Temperature corrections in the Priestley-Taylor equation of evaporation

- The Priestley-Taylor equation expects the typically unknown wet-environment air temperature.
- Wet environment air temperature is close to wet-environment surface temperature.
- We estimate the latter by two different approaches yielding close results.
- We validate the estimates by surface temperature and evaporation data.
- Estimated wet-environment surface temperatures improve the Priestley-Taylor equation.

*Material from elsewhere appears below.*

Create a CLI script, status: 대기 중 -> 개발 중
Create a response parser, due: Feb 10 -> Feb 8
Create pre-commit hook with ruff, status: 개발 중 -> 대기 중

SummaryThe Priestley-Taylor equation (PTE) is frequently applied in actual areal evapotranspiration (ET) estimation methods for obtaining the maximum daily rate of evaporation with data from sub-humid conditions. Since PTE was parameterized under humid conditions, a temperature correction is necessary to avoid overestimation of the maximum rate of ET. Wet-environment surface temperature (Tws), a proxy of the wet-environment air temperature (Twa), is estimated by the Szilagyi-Jozsa (SJ) approach as well as by a re-parameterized version of Monteith. The latter yields higher values but typically within 1 °C of the former. Tested by daily FLUXNET data, the estimates are only mildly sensitive to the mean daily wind velocity which thus can be replaced by a region-representative monthly average. From long-term simplified water-balances - plus monthly Moderate Resolution Imaging Spectroradiometer (MODIS) and ERA-Interim re-analysis data - the re-parameterized Monteith method appears to yield more accurate Tws estimates, while the PTE performs better with the SJ provided Tws values since they are closer to Twa, the PTE expects. Both methods require net radiation, air temperature, humidity and monthly mean wind velocity values plus ground heat fluxes when employed on a daily basis.